I can see a lot of comments against copyright here, but has anyone considered the implications of changes to copyright on copyleft?
I argue copyleft is demonstrably socially useful in locking things open. I do wonder if we’ll end up the two being different legally…
autotldr@lemmings.world [bot] 6 days ago
This is the best summary I could come up with:
Microsoft AI boss Mustafa Suleyman incorrectly believes that the moment you publish anything on the open web, it becomes “freeware” that anyone can freely copy and use.
When CNBC’s Andrew Ross Sorkin asked him whether “AI companies have effectively stolen the world’s IP,” he said:
That certainly hasn’t kept many AI companies from claiming that training on copyrighted content is “fair use,” but most haven’t been as brazen as Suleyman when talking about it.
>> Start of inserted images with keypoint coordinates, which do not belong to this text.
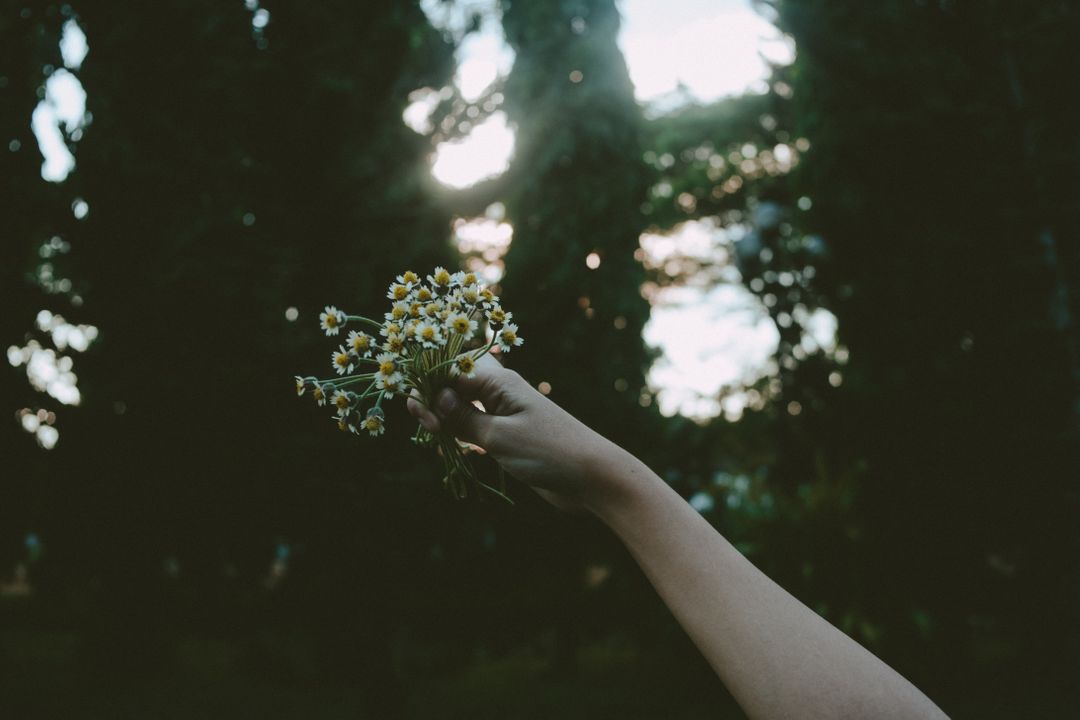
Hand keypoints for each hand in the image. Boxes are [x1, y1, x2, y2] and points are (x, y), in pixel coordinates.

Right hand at [406, 354, 612, 510]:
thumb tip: (435, 396)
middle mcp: (499, 391)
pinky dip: (459, 433)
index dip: (430, 390)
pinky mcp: (508, 434)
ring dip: (445, 419)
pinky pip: (474, 425)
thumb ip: (463, 418)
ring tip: (438, 441)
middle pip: (453, 383)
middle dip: (433, 401)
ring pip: (461, 405)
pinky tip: (450, 449)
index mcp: (498, 382)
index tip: (428, 421)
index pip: (449, 370)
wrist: (592, 476)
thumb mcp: (499, 437)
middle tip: (432, 431)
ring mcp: (504, 412)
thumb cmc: (548, 452)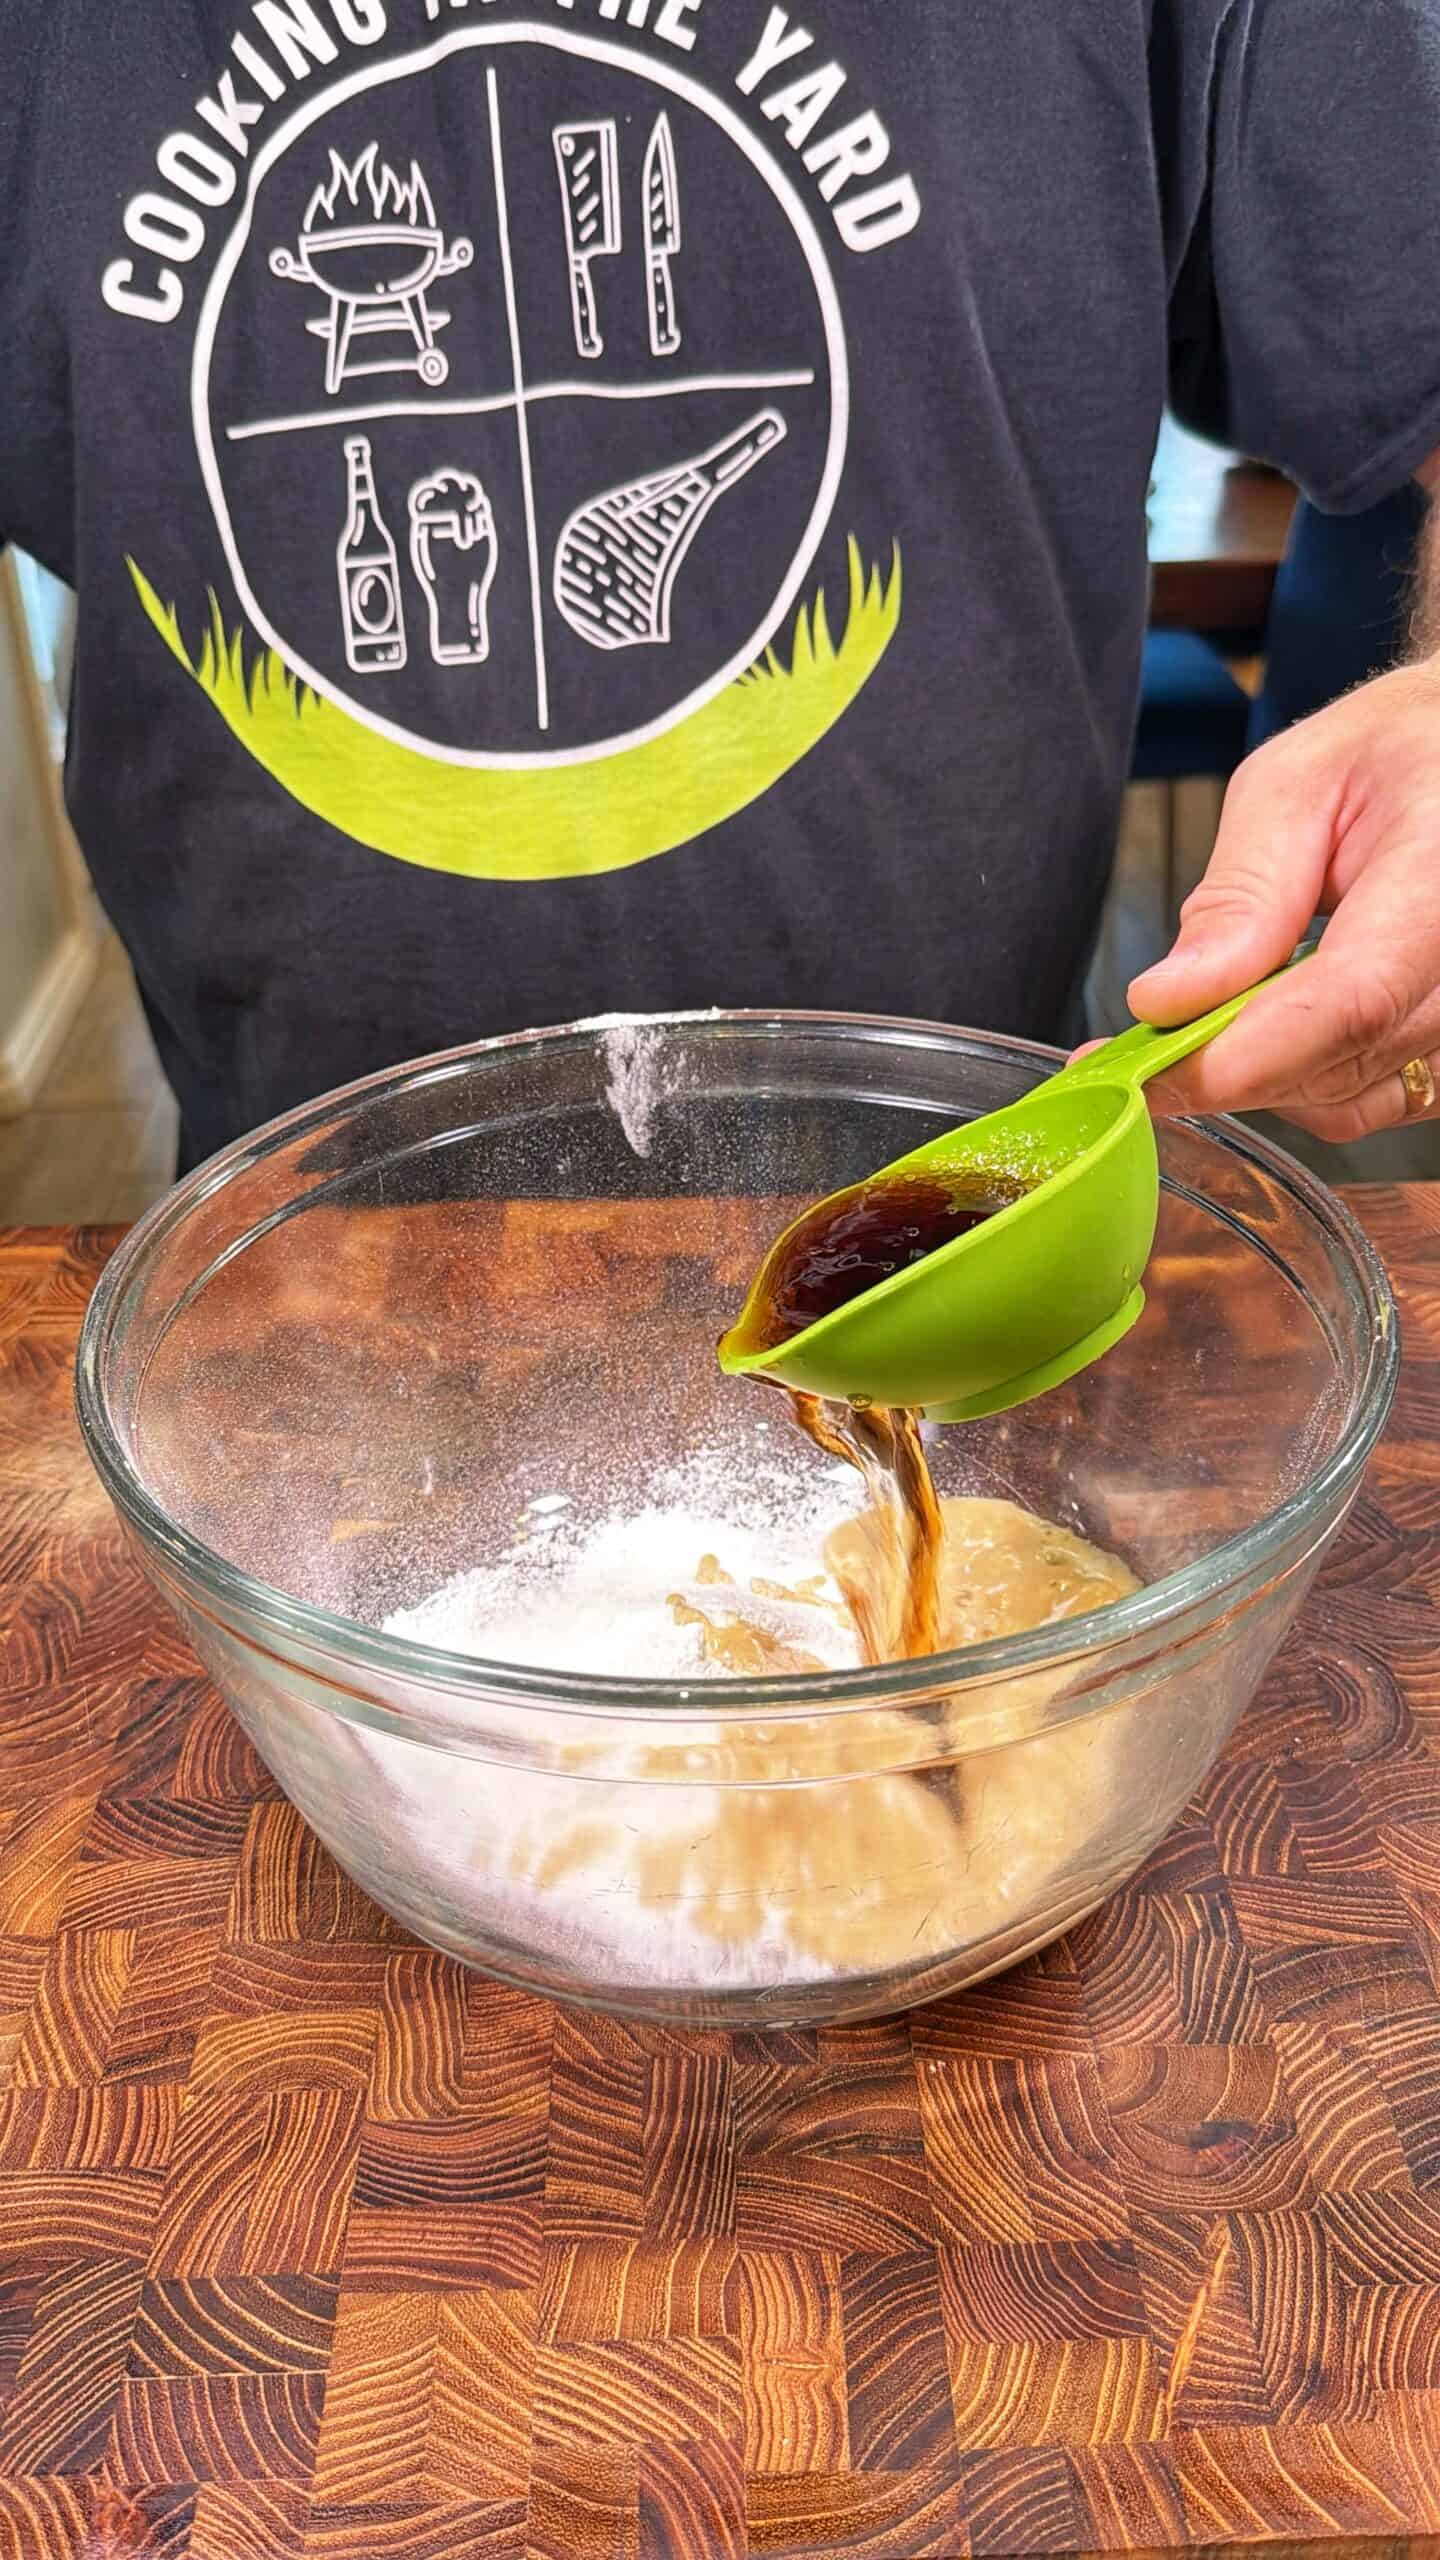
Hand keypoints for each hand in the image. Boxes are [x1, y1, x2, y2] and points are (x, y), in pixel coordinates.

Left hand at [1126, 658, 1439, 1136]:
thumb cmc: (1389, 755)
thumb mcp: (1293, 787)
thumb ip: (1239, 898)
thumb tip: (1166, 999)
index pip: (1349, 1001)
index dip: (1238, 1055)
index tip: (1144, 1071)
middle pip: (1340, 1062)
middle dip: (1222, 1066)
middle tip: (1137, 1044)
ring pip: (1350, 1099)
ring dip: (1262, 1075)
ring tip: (1213, 1010)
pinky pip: (1377, 1101)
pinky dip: (1307, 1081)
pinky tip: (1274, 1025)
Speaking of brazen, he’s got a choice quote about the purpose of humanity shortly after his “fair use” remark:
Suleyman does seem to think there’s something to the robots.txt idea — that specifying which bots can’t scrape a particular website within a text file might keep people from taking its content.
Disclosure: Vox Media, The Verge’s parent company, has a technology and content deal with OpenAI.
The original article contains 351 words, the summary contains 139 words. Saved 60%. I’m a bot and I’m open source!
A_Very_Big_Fan@lemmy.world 6 days ago
Look, guys! The TLDR bot is stealing!
afraid_of_zombies@lemmy.world 4 days ago
Yeps. The same way when my coworkers talk about sports ball without the expressed permission of multiple corporations.